UBI FAQ and HOWTO

How to enable UBI?

In the Linux configuration menu, go to "Device Drivers" -> "Memory Technology Devices (MTD)" -> "UBI - Unsorted block images", and mark the "Enable UBI" check-box. UBI may be either compiled into the kernel or built as a kernel module.

How to attach an MTD device?

If UBI is compiled as a kernel module, it is enough to specify the MTD device to attach in the module arguments, e.g.

$ modprobe ubi mtd=3

loads the UBI kernel module and attaches mtd3. And

$ modprobe ubi mtd=3 mtd=5

command loads UBI kernel module and attaches mtd3 and mtd5.

If UBI is compiled into the kernel, the mtd device to attach may be specified in the kernel boot parameters, e.g.,

ubi.mtd=3

command makes UBI attach mtd3 when the kernel is booting, and

ubi.mtd=3 ubi.mtd=3

command makes UBI attach mtd3 and mtd6.

And finally, MTD devices may be attached or detached at any time with the ubiattach and ubidetach utilities (see here); For example,

$ ubiattach /dev/ubi_ctrl -m 3

attaches mtd3. But this "run-time attach" UBI capability was added recently and it is in the main-line kernels starting from version 2.6.25. Note, it is anyway recommended to back-port UBI patches from the latest kernel or even better from the UBI git tree.

How to create/delete UBI volumes?

Use ubimkvol and ubirmvol tools (see here). For example, the below command creates a 128MiB volume on UBI device 0:

$ ubimkvol /dev/ubi0 -N rootfs -s 128MiB

and the following command removes it:

$ ubirmvol /dev/ubi0 -n 0

For additional information, use ubimkvol -h and ubirmvol -h.

How to run JFFS2 on top of an UBI volume?

Although it may sound weird, UBI can emulate MTD devices for UBI volumes and JFFS2 can be mounted on these emulated MTD devices. Enable the "Emulate MTD devices" UBI configuration menu check-box to make UBI create one MTD device for each UBI volume. One of the reasons to do this might be using of MLC NAND flash (see this section) or legacy software.

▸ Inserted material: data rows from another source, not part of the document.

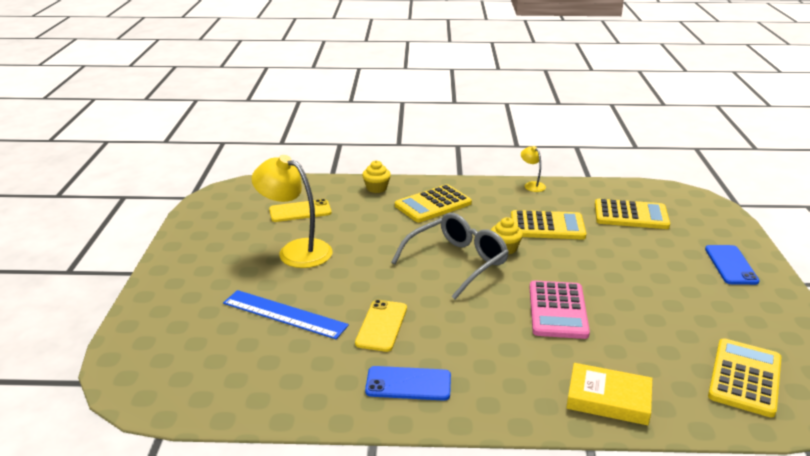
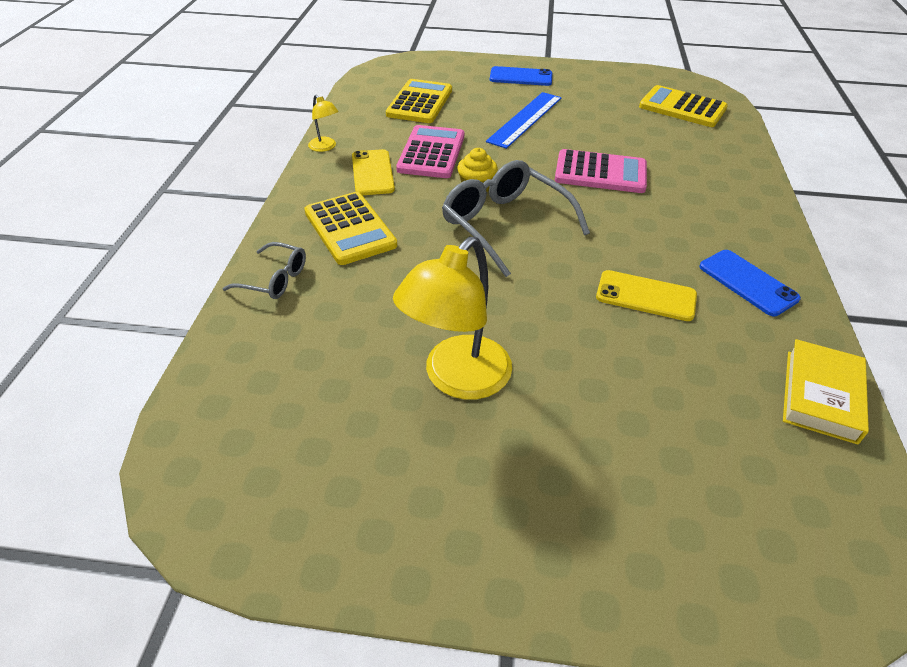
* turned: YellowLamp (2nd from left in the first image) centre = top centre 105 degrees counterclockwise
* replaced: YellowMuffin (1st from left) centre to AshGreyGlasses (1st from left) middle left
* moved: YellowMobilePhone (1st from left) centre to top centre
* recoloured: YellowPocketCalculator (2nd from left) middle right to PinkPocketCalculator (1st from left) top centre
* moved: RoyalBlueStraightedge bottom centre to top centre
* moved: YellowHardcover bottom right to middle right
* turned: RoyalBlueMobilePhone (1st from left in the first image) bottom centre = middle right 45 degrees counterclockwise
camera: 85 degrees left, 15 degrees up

Can I run ext2 on top of UBI?

UBI is not a block device emulation layer, it is not an FTL. Neither ext2 nor other "traditional" file systems can be run on top of an UBI device. Please, read the big red note and overview documentation sections to realize why.

But it is much easier to implement FTL on top of UBI then on top of MTD, because UBI takes care about many flash complexities and makes it possible to concentrate on on upper-level issues rather then solving flash media problems like wear-leveling, bit-flips, bad-blocks, etc.

This e-mail describes an idea of a simple FTL layer on top of UBI.

Do I have to format my empty flash before running UBI on top of it?

Generally speaking, the flash should be formatted into UBI format before using it. This means, each eraseblock should be erased and the erase counter header should be written to it. This is an ideal situation for UBI. However, it is not always possible because most embedded platforms may only wipe out the flash and flash images to it. This is we toughed UBI to deal with empty flash or empty eraseblocks perfectly well - it puts zero EC header to them automatically.

So the answer is no, you do not have to. For example, if you wipe out the flash and try to attach it to UBI - it will work. UBI will just automatically format the flash (which however, will take some time). Or it is perfectly fine if you wipe out your flash, and write an UBI image to it (which will probably be shorter than the flash). In this case UBI will just format the empty physical eraseblocks at the end of the flash.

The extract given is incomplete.